The other week Bill was craving Pizza, and I told him to make our pizza crust recipe from our cookbook, Make it Paleo 2. We both forgot how tasty that pizza recipe is, but it inspired me to want to make it even better.
I decided to make the recipe similar to the one in the book, except adding Cassava Flour and yeast. It turned out well, but it still wasn’t quite right. I decided to do a little research, and found myself watching a video from America’s Test Kitchen about how to make perfect gluten-free pizza crust. There were two things that really stood out to me in this video, the first was to use yeast AND baking powder to really get the rise you are looking for with pizza dough, and the second was what ingredient to use to replace the gluten, and that was psyllium husk powder.
When I want my grain-free baked goods to really have the proper texture, I will resort to using xanthan gum. I know this is often frowned upon in the Paleo community, although Chris Kresser does say it’s okay in small amounts. I also know that a lot of people aren’t happy with psyllium husk either. Both xanthan and psyllium can be irritating to the gut, especially if you have major digestive issues to begin with. At some point I will try playing around with chia or flax in place of the psyllium, but for now the psyllium really does work wonders, just as ATK said!
I tested this recipe modification out at my Aunt’s house when we were doing a big family dinner for my two cousin’s birthdays. I decided to try the ATK gluten-free recipe just to see how it would turn out, and modify my grain/nut-free crust using some of the tips from ATK. I have to say, I really think my grain-free crust turned out better! My crust rises like crazy, and the ATK does not.
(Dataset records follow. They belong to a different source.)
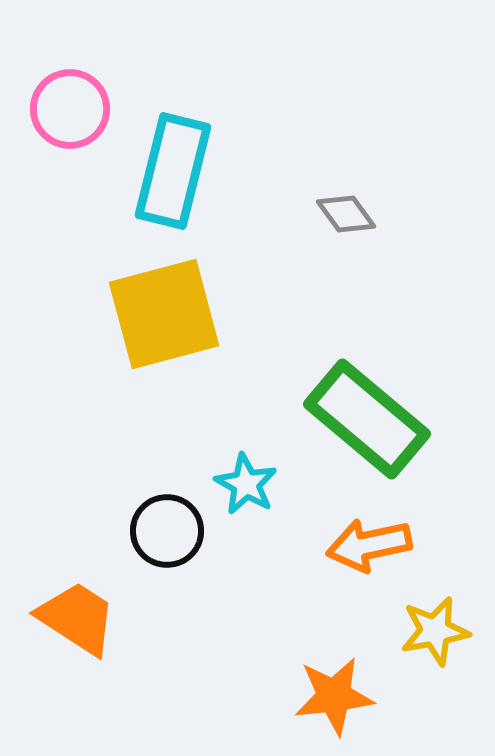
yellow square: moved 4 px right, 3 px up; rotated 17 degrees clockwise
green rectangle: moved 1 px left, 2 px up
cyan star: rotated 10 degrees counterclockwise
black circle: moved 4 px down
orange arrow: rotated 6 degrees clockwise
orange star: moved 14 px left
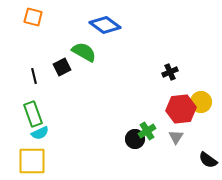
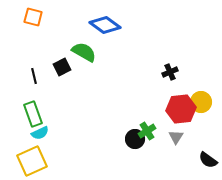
yellow square: rotated 24 degrees counterclockwise
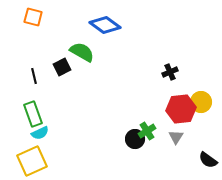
green semicircle: moved 2 px left
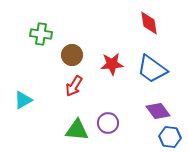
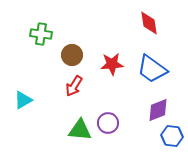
purple diamond: moved 1 px up; rotated 75 degrees counterclockwise
green triangle: moved 3 px right
blue hexagon: moved 2 px right, 1 px up
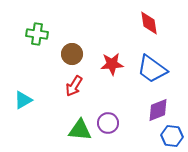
green cross: moved 4 px left
brown circle: moved 1 px up
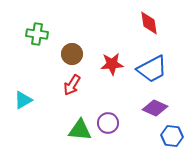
blue trapezoid: rotated 64 degrees counterclockwise
red arrow: moved 2 px left, 1 px up
purple diamond: moved 3 px left, 2 px up; rotated 45 degrees clockwise
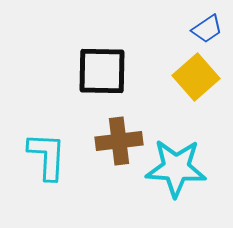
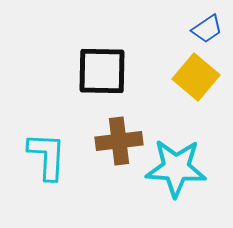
yellow square: rotated 9 degrees counterclockwise
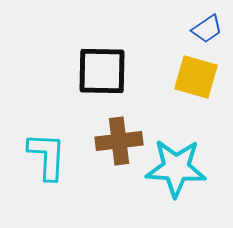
yellow square: rotated 24 degrees counterclockwise
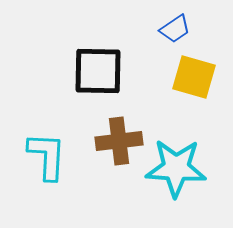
blue trapezoid: moved 32 px left
black square: moved 4 px left
yellow square: moved 2 px left
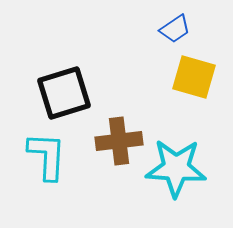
black square: moved 34 px left, 22 px down; rotated 18 degrees counterclockwise
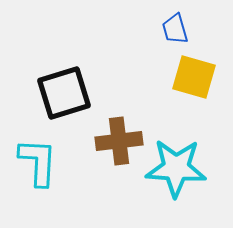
blue trapezoid: rotated 108 degrees clockwise
cyan L-shape: moved 9 px left, 6 px down
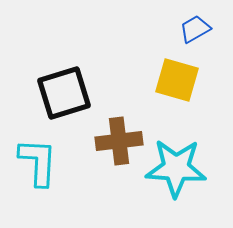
blue trapezoid: moved 20 px right; rotated 76 degrees clockwise
yellow square: moved 17 px left, 3 px down
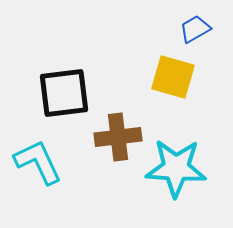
yellow square: moved 4 px left, 3 px up
black square: rotated 10 degrees clockwise
brown cross: moved 1 px left, 4 px up
cyan L-shape: rotated 28 degrees counterclockwise
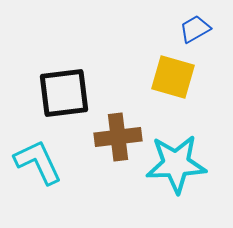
cyan star: moved 4 px up; rotated 6 degrees counterclockwise
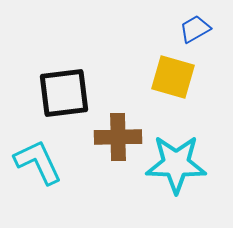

They even say that it will not rise, because gluten-free doesn’t typically rise much. The gluten-free version also seems to be more dense, and my crust is lighter. All in all, I was a lot happier with the texture of my crust recipe, and so was everyone who has tried it. My whole family said they couldn’t even tell it was gluten-free, and Bill’s parents loved it as well!
We added some of our Super Gyro Seasoning, which is our favorite way to season a Margherita style pizza. This particular blend is a really versatile Mediterranean type of seasoning, bringing together all the classic flavors of the region. So a few shakes on top really does wonders!
The other great thing about this recipe, is that it makes A LOT, especially once it has risen. It makes two really nicely sized pizza crusts, which can easily feed 6-8 people in total. The other thing that we were really excited to experiment with was grilling this crust. It takes more time, because you should really only finish it on the grill to avoid burning the bottom of the crust. So I bake the pizzas for 15-20 minutes with the toppings, and then Bill throws it on the grill for a few minutes to finish over medium heat. You can definitely skip the grilling part, but the extra heat and smoke gives it a nice flavor that mimics pizza from a wood fired oven. Plus, it’s a nice party trick if you are doing pizza night for a couple friends. Just be sure to rotate the pizza often, and check to make sure it’s not burning. We found 3 minutes on the grill at medium heat was perfect.
This recipe does take some time to come together, since there are quite a few steps involved, but it’s really so fun to make, and even more fun to eat!